BEGIN

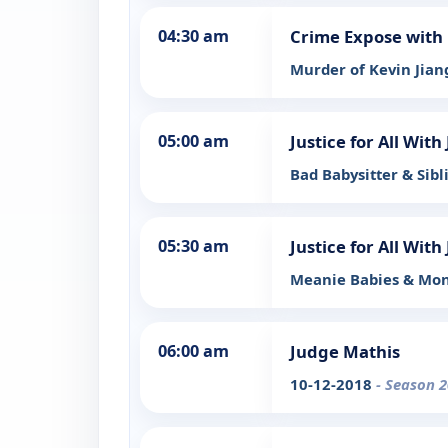
04:30 am
Crime Expose with 
Murder of Kevin Jia
05:00 am
Justice for All Wit
Bad Babysitter & Sib
05:30 am
Justice for All Wit
Meanie Babies & Mon
06:00 am
Judge Mathis
10-12-2018
- Season 2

END

TASK TO CARRY OUT:
Would you copy each line above exactly as given, dropping any images?

ANSWER BOX:
04:30 am
Crime Expose with 
Murder of Kevin Jia
05:00 am
Justice for All Wit
Bad Babysitter & Sib
05:30 am
Justice for All Wit
Meanie Babies & Mon
06:00 am
Judge Mathis
10-12-2018
- Season 2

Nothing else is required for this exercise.